When they popped back up over the ramparts, they could all see that not only had the helo been only a handful of feet above the ground when it clipped its rotors.
But now it no longer had any lift.
Its momentum took it around past them to the right, even as the nose slammed into the ground, pushing a thick and ugly furrow of meat and mud out before it – but then it flipped over, starting to tumble and roll, wheels snapping off as the rotors had before. After several revolutions, it finally came to rest out on the far edges and shadows of no-man’s land.
And every no-man in the area turned and headed toward it.
What was left of the helo was about to be buried in dead.
You Hate Me Anyway
CentCom – Sniper OP
Elliot was first back up on his feet, and first to get his magnifying optic on the crash site. The ravaged airframe was lying mostly beyond the glare of the wall lights. But Ali’s front-mounted night-vision device on his rifle lit the scene like day.
The helo was lying on its side, but Apache pilots and gunners get into the cockpit through side hatches in the canopy. First the cracked rear one pushed up and out, and the pilot climbed out into the rain, pushing a short-barreled rifle out ahead – then, sitting on the edge of the airframe, tremblingly pulled off a big flight helmet. And as Elliot settled his 6x-magnifying optic on the emerging face, he could see…
It was the same female pilot who had rescued them all from the top
floor of the Gherkin. She had saved his life.
She had also later punched him in the face.
Now she leaned over and started trying to lever open the front-seat hatch. It was stuck or wedged, but she finally got it up, leaned inside, and hauled up the body of someone who seemed dazed or half-conscious. His head was lolling, so Elliot couldn’t see his face until they both climbed up on the right-side engine of the destroyed aircraft. It was pretty obvious they went there because it was the highest point of an Apache lying on its side – and the first dead hands were already grabbing at their boots from down on the ground.
It was also obvious from the way they were moving that both were injured – hardly surprising given the violence of the crash, and the tumbling of the airframe. Still looking down, the man shook his head – then leaned down, reached back in the front seat of the cockpit, and came out with his own rifle. And when he finally stood up and scanned around them, Elliot could see his face.
It was fucking Major Jameson.
The man who had killed all of Elliot’s friends.
* * *
Jameson never quite blacked out, but their rapid deceleration had, to say the least, caused his vision to go black. Which was probably for the best, because when they started tumbling at dryer spin-cycle speed, it wouldn’t have done him the least bit of good to see the world whirling around him that fast.

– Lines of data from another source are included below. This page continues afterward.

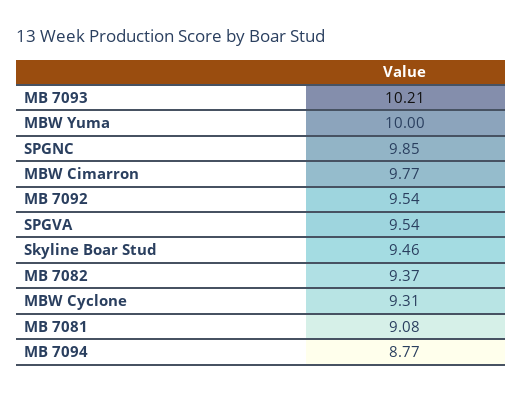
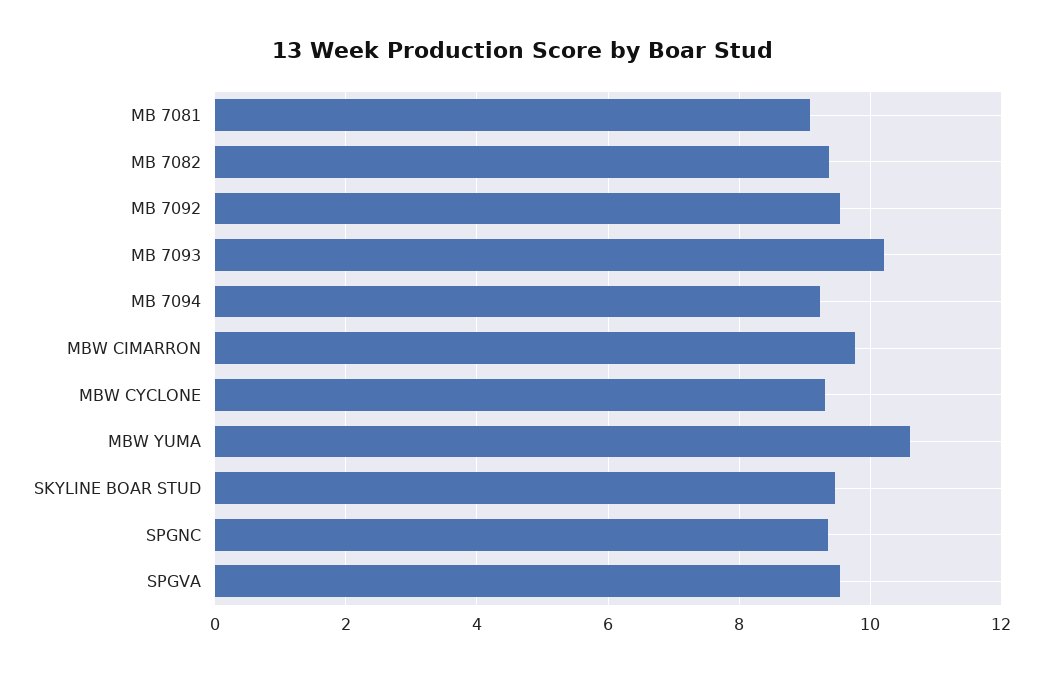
  {
    "MB 7093": 10.21,
-   "MBW Yuma": 10,
+   "MBW Yuma": 10.6,
-   "SPGNC": 9.85,
+   "SPGNC": 9.4,
    "MBW Cimarron": 9.77,
    "MB 7092": 9.54,
    "SPGVA": 9.54,
    "Skyline Boar Stud": 9.46,
    "MB 7082": 9.37,
    "MBW Cyclone": 9.31,
    "MB 7081": 9.08,
-   "MB 7094": 8.77
+   "MB 7094": 9.2
  }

Unsurprisingly, he found the world still spinning after they came to rest, and he was mainly thinking these pilots’ harnesses were excellent, because the only injuries he could feel were bruises and burns where the straps themselves had cut into him while restraining his body. It would be another couple of minutes before he felt the pain in his head and realized he’d banged the hell out of it on three sides of the cockpit around him. His own Mk 7 combat helmet was pretty good. Probably the Apache pilots’ was better, but he hadn’t had time to put one on.